Task instructions ▸ For each record below, set it down exactly but leave out any picture.

[Collected data entries]
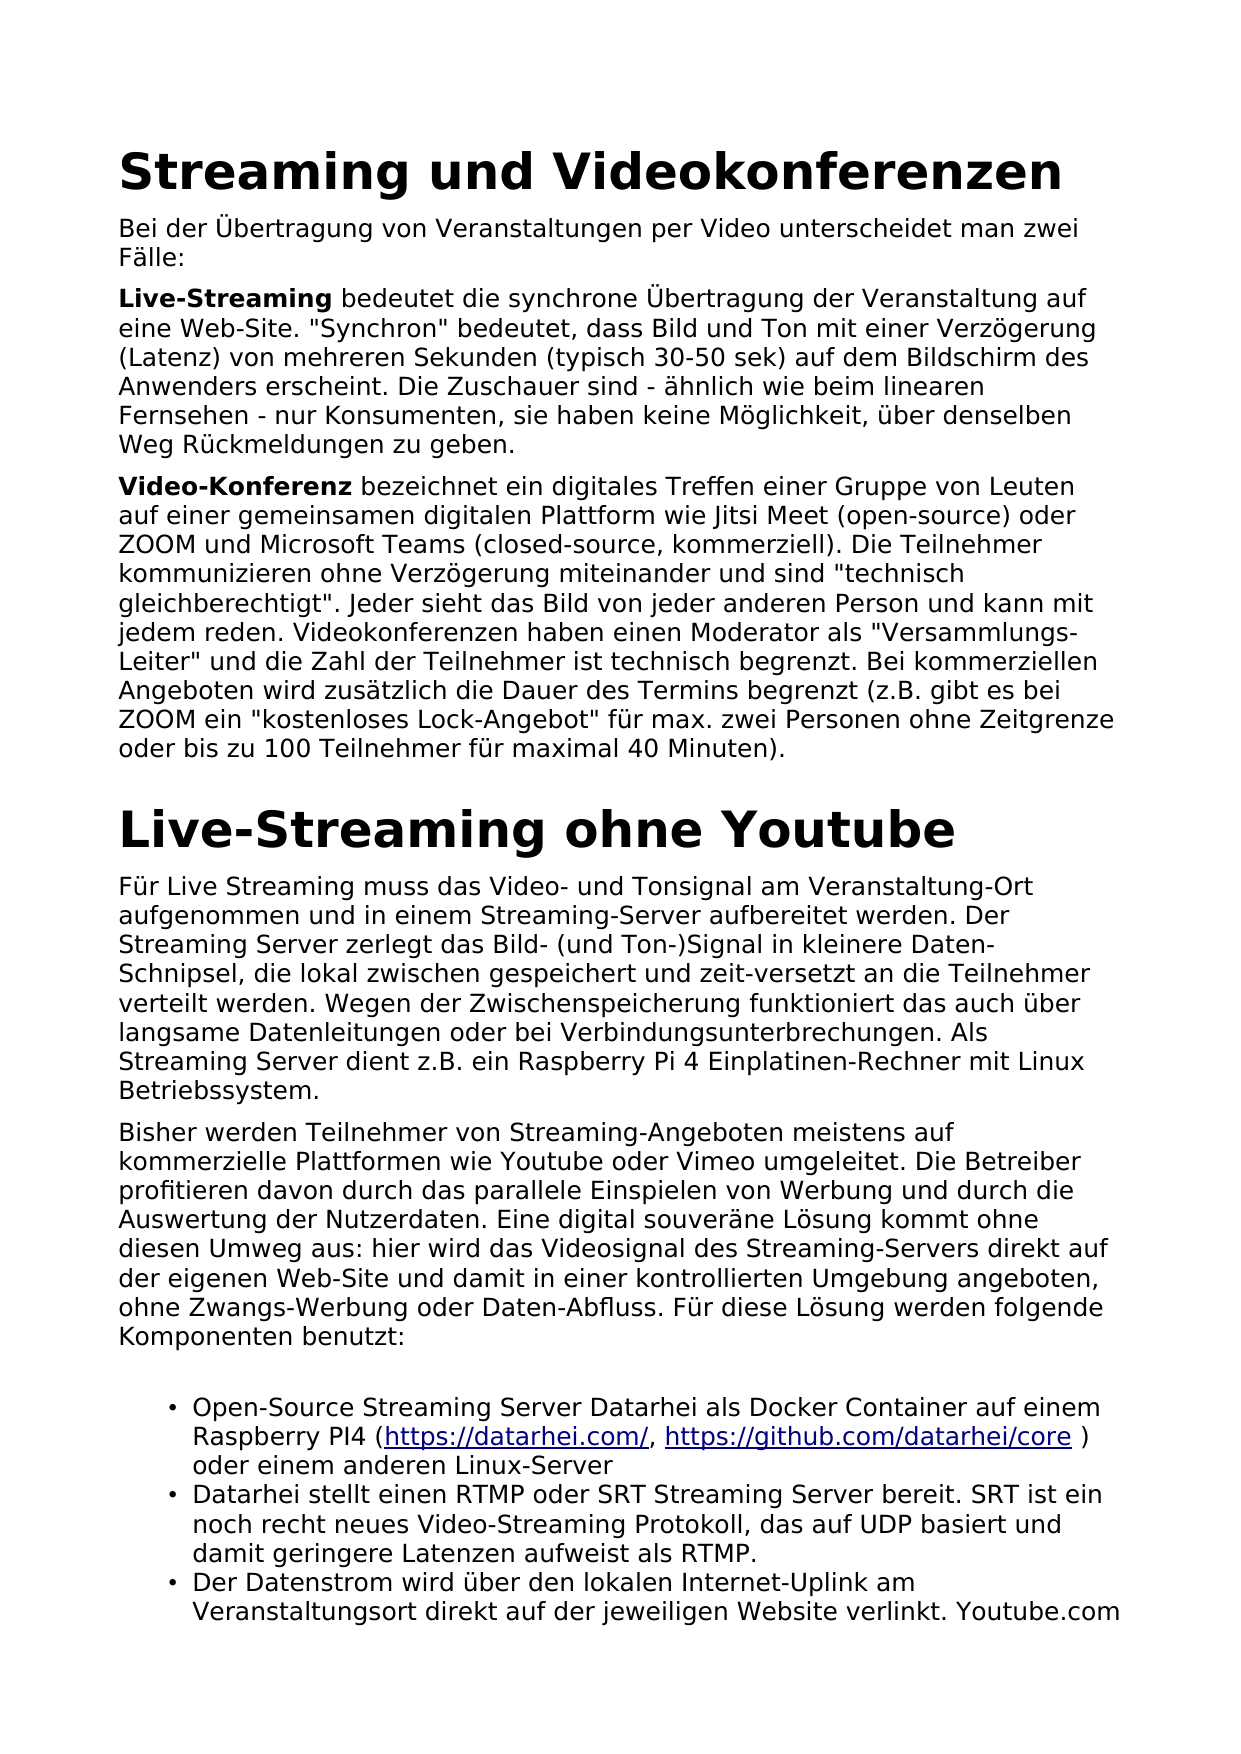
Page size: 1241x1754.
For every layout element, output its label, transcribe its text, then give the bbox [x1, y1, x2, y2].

text Video-Konferenz bezeichnet ein digitales Treffen einer Gruppe von Leuten auf einer gemeinsamen digitalen Plattform wie Jitsi Meet (open-source) oder ZOOM und Microsoft Teams (closed-source, kommerziell). Die Teilnehmer kommunizieren ohne Verzögerung miteinander und sind "technisch gleichberechtigt". Jeder sieht das Bild von jeder anderen Person und kann mit jedem reden. Videokonferenzen haben einen Moderator als "Versammlungs-Leiter" und die Zahl der Teilnehmer ist technisch begrenzt. Bei kommerziellen Angeboten wird zusätzlich die Dauer des Termins begrenzt (z.B. gibt es bei ZOOM ein "kostenloses Lock-Angebot" für max. zwei Personen ohne Zeitgrenze oder bis zu 100 Teilnehmer für maximal 40 Minuten). [118, 472, 1122, 764]
subtitle Live-Streaming ohne Youtube [118, 801, 1122, 859]
list Datarhei stellt einen RTMP oder SRT Streaming Server bereit. SRT ist ein noch recht neues Video-Streaming Protokoll, das auf UDP basiert und damit geringere Latenzen aufweist als RTMP. [177, 1481, 1122, 1568]
text Bei der Übertragung von Veranstaltungen per Video unterscheidet man zwei Fälle: [118, 214, 1122, 272]
subtitle Streaming und Videokonferenzen [118, 143, 1122, 201]
text Live-Streaming bedeutet die synchrone Übertragung der Veranstaltung auf eine Web-Site. "Synchron" bedeutet, dass Bild und Ton mit einer Verzögerung (Latenz) von mehreren Sekunden (typisch 30-50 sek) auf dem Bildschirm des Anwenders erscheint. Die Zuschauer sind - ähnlich wie beim linearen Fernsehen - nur Konsumenten, sie haben keine Möglichkeit, über denselben Weg Rückmeldungen zu geben. [118, 285, 1122, 460]
list Der Datenstrom wird über den lokalen Internet-Uplink am Veranstaltungsort direkt auf der jeweiligen Website verlinkt. Youtube.com [177, 1568, 1122, 1627]
text Für Live Streaming muss das Video- und Tonsignal am Veranstaltung-Ort aufgenommen und in einem Streaming-Server aufbereitet werden. Der Streaming Server zerlegt das Bild- (und Ton-)Signal in kleinere Daten-Schnipsel, die lokal zwischen gespeichert und zeit-versetzt an die Teilnehmer verteilt werden. Wegen der Zwischenspeicherung funktioniert das auch über langsame Datenleitungen oder bei Verbindungsunterbrechungen. Als Streaming Server dient z.B. ein Raspberry Pi 4 Einplatinen-Rechner mit Linux Betriebssystem. [118, 872, 1122, 1105]
list Open-Source Streaming Server Datarhei als Docker Container auf einem Raspberry PI4 (https://datarhei.com/, https://github.com/datarhei/core ) oder einem anderen Linux-Server [177, 1393, 1122, 1481]
text Bisher werden Teilnehmer von Streaming-Angeboten meistens auf kommerzielle Plattformen wie Youtube oder Vimeo umgeleitet. Die Betreiber profitieren davon durch das parallele Einspielen von Werbung und durch die Auswertung der Nutzerdaten. Eine digital souveräne Lösung kommt ohne diesen Umweg aus: hier wird das Videosignal des Streaming-Servers direkt auf der eigenen Web-Site und damit in einer kontrollierten Umgebung angeboten, ohne Zwangs-Werbung oder Daten-Abfluss. Für diese Lösung werden folgende Komponenten benutzt: [118, 1118, 1122, 1351]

The completed task ▸
Page size: 1241x1754.
For every layout element, output its label, transcribe its text, then give the bbox [x1, y1, x2, y2].

text Video-Konferenz bezeichnet ein digitales Treffen einer Gruppe von Leuten auf einer gemeinsamen digitalen Plattform wie Jitsi Meet (open-source) oder ZOOM und Microsoft Teams (closed-source, kommerziell). Die Teilnehmer kommunizieren ohne Verzögerung miteinander und sind "technisch gleichberechtigt". Jeder sieht das Bild von jeder anderen Person und kann mit jedem reden. Videokonferenzen haben einen Moderator als "Versammlungs-Leiter" und die Zahl der Teilnehmer ist technisch begrenzt. Bei kommerziellen Angeboten wird zusätzlich die Dauer des Termins begrenzt (z.B. gibt es bei ZOOM ein "kostenloses Lock-Angebot" für max. zwei Personen ohne Zeitgrenze oder bis zu 100 Teilnehmer für maximal 40 Minuten). [118, 472, 1122, 764]
subtitle Live-Streaming ohne Youtube [118, 801, 1122, 859]
list Datarhei stellt einen RTMP oder SRT Streaming Server bereit. SRT ist ein noch recht neues Video-Streaming Protokoll, das auf UDP basiert und damit geringere Latenzen aufweist als RTMP. [177, 1481, 1122, 1568]
text Bei der Übertragung von Veranstaltungen per Video unterscheidet man zwei Fälle: [118, 214, 1122, 272]
subtitle Streaming und Videokonferenzen [118, 143, 1122, 201]
text Live-Streaming bedeutet die synchrone Übertragung der Veranstaltung auf eine Web-Site. "Synchron" bedeutet, dass Bild und Ton mit einer Verzögerung (Latenz) von mehreren Sekunden (typisch 30-50 sek) auf dem Bildschirm des Anwenders erscheint. Die Zuschauer sind - ähnlich wie beim linearen Fernsehen - nur Konsumenten, sie haben keine Möglichkeit, über denselben Weg Rückmeldungen zu geben. [118, 285, 1122, 460]
list Der Datenstrom wird über den lokalen Internet-Uplink am Veranstaltungsort direkt auf der jeweiligen Website verlinkt. Youtube.com [177, 1568, 1122, 1627]
text Für Live Streaming muss das Video- und Tonsignal am Veranstaltung-Ort aufgenommen und in einem Streaming-Server aufbereitet werden. Der Streaming Server zerlegt das Bild- (und Ton-)Signal in kleinere Daten-Schnipsel, die lokal zwischen gespeichert und zeit-versetzt an die Teilnehmer verteilt werden. Wegen der Zwischenspeicherung funktioniert das auch über langsame Datenleitungen oder bei Verbindungsunterbrechungen. Als Streaming Server dient z.B. ein Raspberry Pi 4 Einplatinen-Rechner mit Linux Betriebssystem. [118, 872, 1122, 1105]
list Open-Source Streaming Server Datarhei als Docker Container auf einem Raspberry PI4 (https://datarhei.com/, https://github.com/datarhei/core ) oder einem anderen Linux-Server [177, 1393, 1122, 1481]
text Bisher werden Teilnehmer von Streaming-Angeboten meistens auf kommerzielle Plattformen wie Youtube oder Vimeo umgeleitet. Die Betreiber profitieren davon durch das parallele Einspielen von Werbung und durch die Auswertung der Nutzerdaten. Eine digital souveräne Lösung kommt ohne diesen Umweg aus: hier wird das Videosignal des Streaming-Servers direkt auf der eigenen Web-Site und damit in einer kontrollierten Umgebung angeboten, ohne Zwangs-Werbung oder Daten-Abfluss. Für diese Lösung werden folgende Komponenten benutzt: [118, 1118, 1122, 1351]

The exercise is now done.